**Aim of the exercise**.
Your task is to restate word for word the lines of the listing below that start at the one containing "policías a perseguir este hecho, puesto que" and run to the end; please add nothing.
......
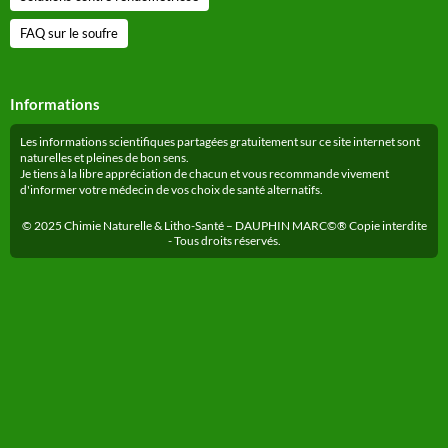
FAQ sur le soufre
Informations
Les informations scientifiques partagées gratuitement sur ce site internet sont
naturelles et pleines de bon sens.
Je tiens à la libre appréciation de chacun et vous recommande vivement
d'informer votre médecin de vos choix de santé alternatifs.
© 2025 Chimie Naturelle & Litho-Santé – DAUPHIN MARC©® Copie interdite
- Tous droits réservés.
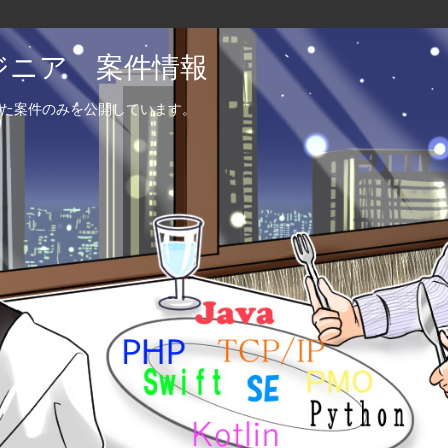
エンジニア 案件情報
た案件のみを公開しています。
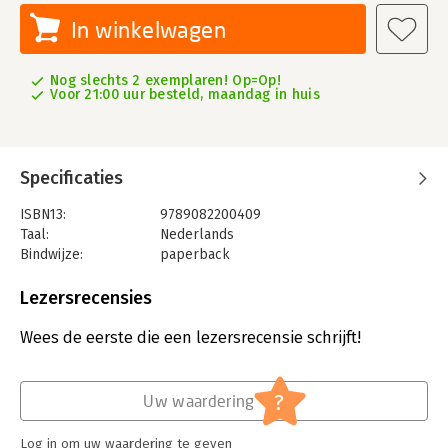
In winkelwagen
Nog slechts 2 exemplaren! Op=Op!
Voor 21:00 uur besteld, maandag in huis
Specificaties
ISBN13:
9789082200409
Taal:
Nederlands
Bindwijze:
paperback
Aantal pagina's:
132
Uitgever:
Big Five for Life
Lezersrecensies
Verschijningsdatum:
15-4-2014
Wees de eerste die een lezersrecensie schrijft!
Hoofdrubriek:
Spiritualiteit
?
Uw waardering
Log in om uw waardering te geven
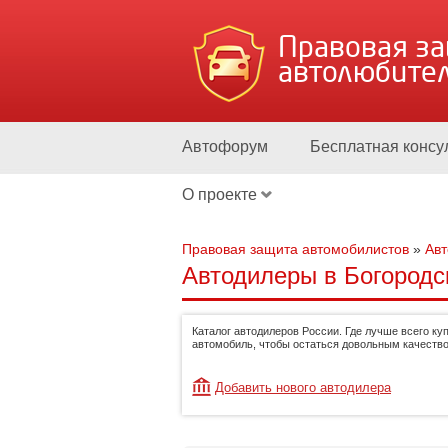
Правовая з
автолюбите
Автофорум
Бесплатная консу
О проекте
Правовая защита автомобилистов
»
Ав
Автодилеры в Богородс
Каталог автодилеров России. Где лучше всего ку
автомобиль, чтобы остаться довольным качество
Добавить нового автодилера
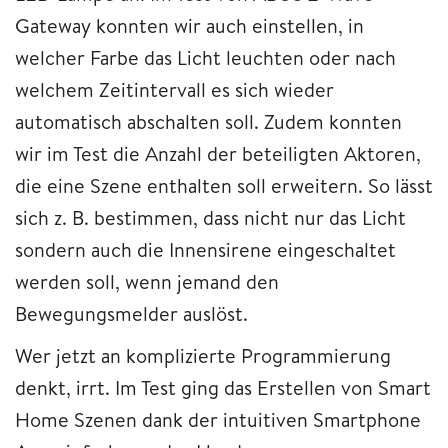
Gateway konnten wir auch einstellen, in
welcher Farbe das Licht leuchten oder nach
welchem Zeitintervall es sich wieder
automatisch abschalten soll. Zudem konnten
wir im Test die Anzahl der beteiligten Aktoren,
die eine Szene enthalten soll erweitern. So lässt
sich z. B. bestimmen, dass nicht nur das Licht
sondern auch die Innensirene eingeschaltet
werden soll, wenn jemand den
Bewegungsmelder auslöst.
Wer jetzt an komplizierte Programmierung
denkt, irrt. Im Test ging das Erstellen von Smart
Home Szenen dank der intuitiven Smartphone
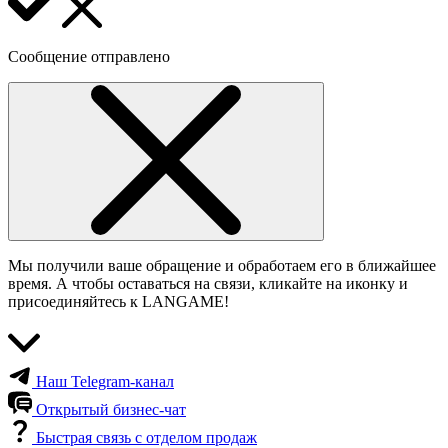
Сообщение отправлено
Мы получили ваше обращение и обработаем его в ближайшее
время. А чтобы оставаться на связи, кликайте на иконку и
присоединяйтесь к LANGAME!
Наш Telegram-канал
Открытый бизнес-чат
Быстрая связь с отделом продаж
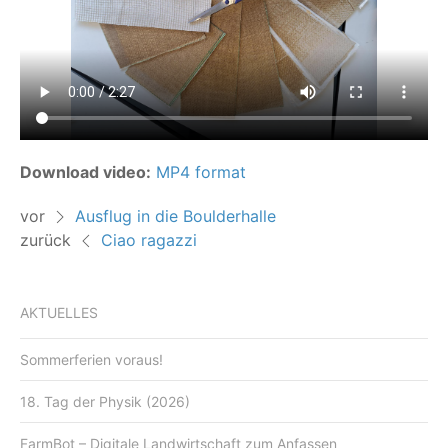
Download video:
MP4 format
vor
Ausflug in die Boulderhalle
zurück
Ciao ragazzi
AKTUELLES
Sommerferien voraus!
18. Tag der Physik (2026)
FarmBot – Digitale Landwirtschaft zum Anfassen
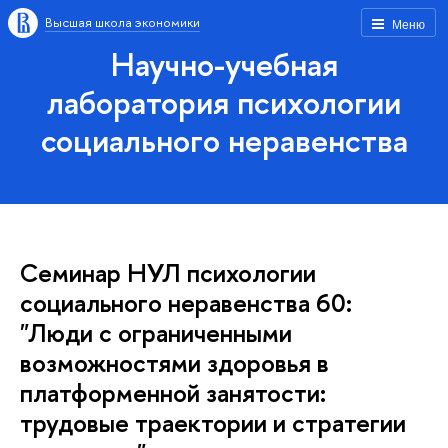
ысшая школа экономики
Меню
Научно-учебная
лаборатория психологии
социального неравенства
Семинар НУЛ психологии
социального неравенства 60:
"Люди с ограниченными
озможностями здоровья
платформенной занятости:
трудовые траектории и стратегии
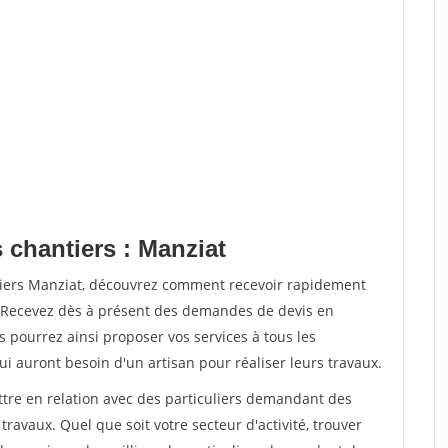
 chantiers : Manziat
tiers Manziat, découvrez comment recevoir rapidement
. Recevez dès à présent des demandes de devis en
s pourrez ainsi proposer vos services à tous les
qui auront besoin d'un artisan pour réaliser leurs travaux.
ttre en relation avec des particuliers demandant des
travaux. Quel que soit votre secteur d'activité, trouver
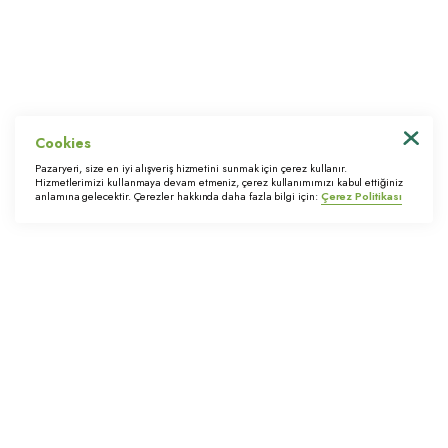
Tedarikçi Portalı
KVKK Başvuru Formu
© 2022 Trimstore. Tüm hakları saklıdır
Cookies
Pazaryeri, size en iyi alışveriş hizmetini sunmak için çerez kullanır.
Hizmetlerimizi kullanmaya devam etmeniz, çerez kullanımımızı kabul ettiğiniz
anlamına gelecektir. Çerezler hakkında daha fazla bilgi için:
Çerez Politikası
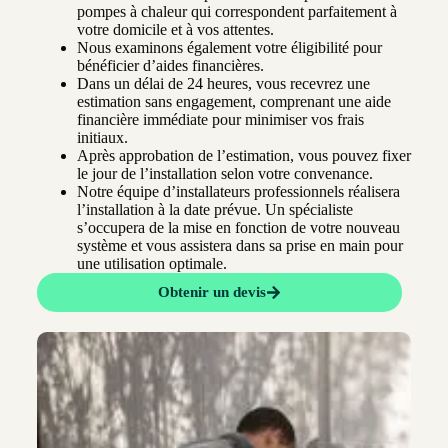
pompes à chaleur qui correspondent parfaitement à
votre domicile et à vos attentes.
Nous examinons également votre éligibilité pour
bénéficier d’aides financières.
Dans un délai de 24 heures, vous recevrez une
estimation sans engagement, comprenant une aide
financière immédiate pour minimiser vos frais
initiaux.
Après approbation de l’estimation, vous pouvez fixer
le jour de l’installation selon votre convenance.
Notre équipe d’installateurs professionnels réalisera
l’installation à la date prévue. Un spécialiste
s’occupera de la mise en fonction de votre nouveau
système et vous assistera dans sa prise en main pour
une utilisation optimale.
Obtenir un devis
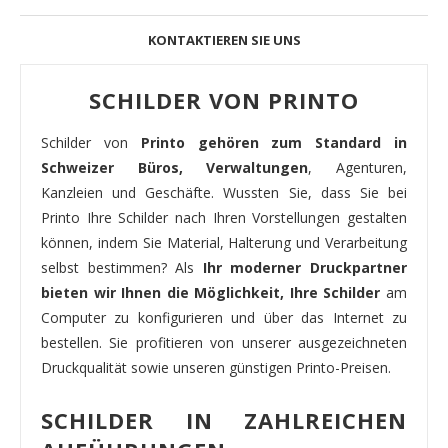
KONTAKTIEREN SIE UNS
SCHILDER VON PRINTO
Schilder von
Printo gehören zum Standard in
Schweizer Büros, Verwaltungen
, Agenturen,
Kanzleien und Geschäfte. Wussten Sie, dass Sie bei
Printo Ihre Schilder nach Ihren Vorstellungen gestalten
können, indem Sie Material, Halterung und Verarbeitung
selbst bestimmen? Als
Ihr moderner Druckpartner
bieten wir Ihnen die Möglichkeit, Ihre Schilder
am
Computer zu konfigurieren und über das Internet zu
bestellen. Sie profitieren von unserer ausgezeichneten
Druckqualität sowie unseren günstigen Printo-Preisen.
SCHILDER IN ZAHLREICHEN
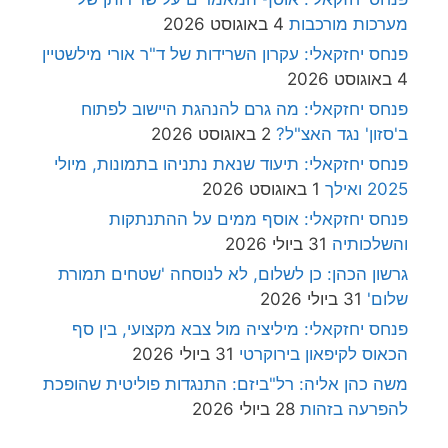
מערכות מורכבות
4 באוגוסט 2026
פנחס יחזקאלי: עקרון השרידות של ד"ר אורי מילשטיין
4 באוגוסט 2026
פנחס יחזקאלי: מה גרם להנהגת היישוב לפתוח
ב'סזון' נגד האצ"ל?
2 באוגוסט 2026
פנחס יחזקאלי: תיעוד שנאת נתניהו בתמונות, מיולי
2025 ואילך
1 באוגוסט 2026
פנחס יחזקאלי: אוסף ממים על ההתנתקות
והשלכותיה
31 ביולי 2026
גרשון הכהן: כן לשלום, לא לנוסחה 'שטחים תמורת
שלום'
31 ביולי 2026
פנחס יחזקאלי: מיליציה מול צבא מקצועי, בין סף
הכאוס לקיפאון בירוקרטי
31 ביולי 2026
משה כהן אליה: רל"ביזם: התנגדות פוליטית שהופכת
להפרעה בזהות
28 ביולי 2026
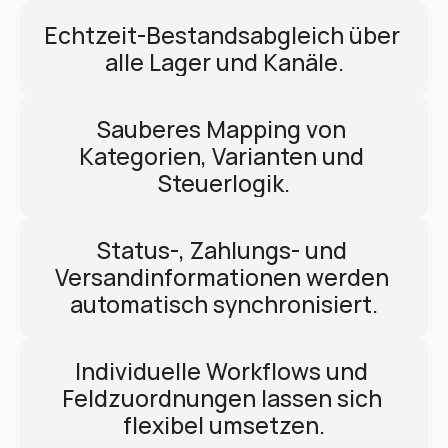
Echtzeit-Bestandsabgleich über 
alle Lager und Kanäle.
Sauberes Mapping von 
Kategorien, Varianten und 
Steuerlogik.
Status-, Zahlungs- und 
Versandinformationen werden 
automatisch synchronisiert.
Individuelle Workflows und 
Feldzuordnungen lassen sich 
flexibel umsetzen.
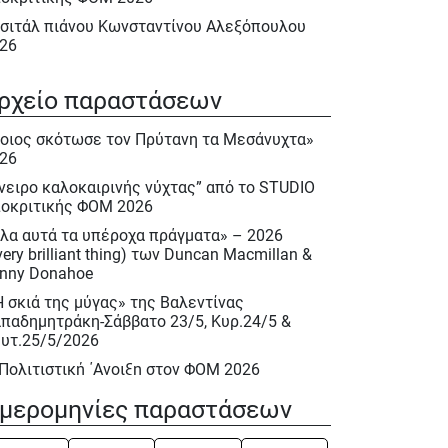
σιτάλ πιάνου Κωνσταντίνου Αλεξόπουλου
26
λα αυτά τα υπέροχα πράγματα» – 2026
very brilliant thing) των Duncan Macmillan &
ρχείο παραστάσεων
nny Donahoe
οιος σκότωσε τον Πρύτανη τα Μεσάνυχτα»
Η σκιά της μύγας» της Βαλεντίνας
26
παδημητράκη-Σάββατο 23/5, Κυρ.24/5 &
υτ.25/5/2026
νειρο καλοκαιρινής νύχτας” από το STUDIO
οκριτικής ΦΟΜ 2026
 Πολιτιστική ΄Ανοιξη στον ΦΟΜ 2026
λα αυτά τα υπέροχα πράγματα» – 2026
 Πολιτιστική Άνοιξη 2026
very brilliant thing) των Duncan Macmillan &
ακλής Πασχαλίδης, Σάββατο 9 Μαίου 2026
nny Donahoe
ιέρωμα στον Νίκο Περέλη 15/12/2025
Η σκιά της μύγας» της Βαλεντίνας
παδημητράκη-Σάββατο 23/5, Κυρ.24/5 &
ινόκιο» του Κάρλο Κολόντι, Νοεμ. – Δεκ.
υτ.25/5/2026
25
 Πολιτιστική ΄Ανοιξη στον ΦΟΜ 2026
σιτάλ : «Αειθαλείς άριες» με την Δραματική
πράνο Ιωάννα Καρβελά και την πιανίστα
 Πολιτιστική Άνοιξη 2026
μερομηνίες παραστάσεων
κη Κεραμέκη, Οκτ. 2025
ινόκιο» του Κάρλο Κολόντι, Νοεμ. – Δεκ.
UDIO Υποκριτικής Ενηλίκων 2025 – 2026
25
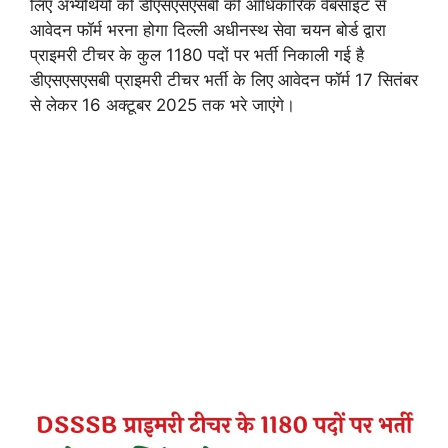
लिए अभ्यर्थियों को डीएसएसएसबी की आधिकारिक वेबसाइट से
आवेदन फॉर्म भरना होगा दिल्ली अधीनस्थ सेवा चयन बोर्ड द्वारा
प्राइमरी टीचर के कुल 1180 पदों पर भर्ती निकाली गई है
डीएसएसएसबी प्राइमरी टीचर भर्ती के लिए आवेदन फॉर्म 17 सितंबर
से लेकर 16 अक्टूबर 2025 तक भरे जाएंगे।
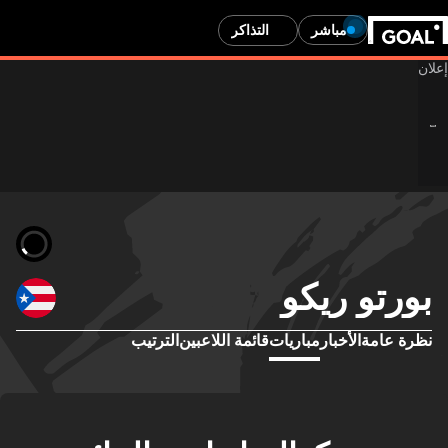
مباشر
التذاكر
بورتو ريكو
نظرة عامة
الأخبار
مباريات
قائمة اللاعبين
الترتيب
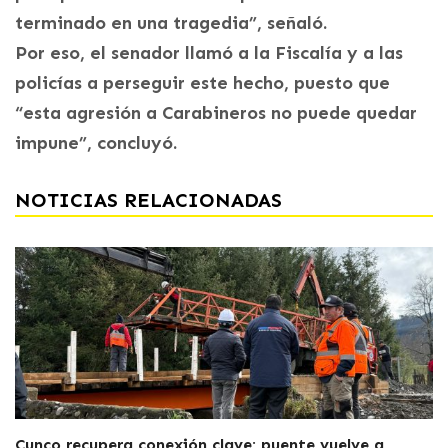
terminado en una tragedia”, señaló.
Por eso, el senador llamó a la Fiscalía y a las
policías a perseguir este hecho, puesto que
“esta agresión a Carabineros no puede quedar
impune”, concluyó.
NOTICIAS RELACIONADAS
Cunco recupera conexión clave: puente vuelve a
......
**The answer**.
policías a perseguir este hecho, puesto que
“esta agresión a Carabineros no puede quedar
impune”, concluyó.
NOTICIAS RELACIONADAS
Cunco recupera conexión clave: puente vuelve a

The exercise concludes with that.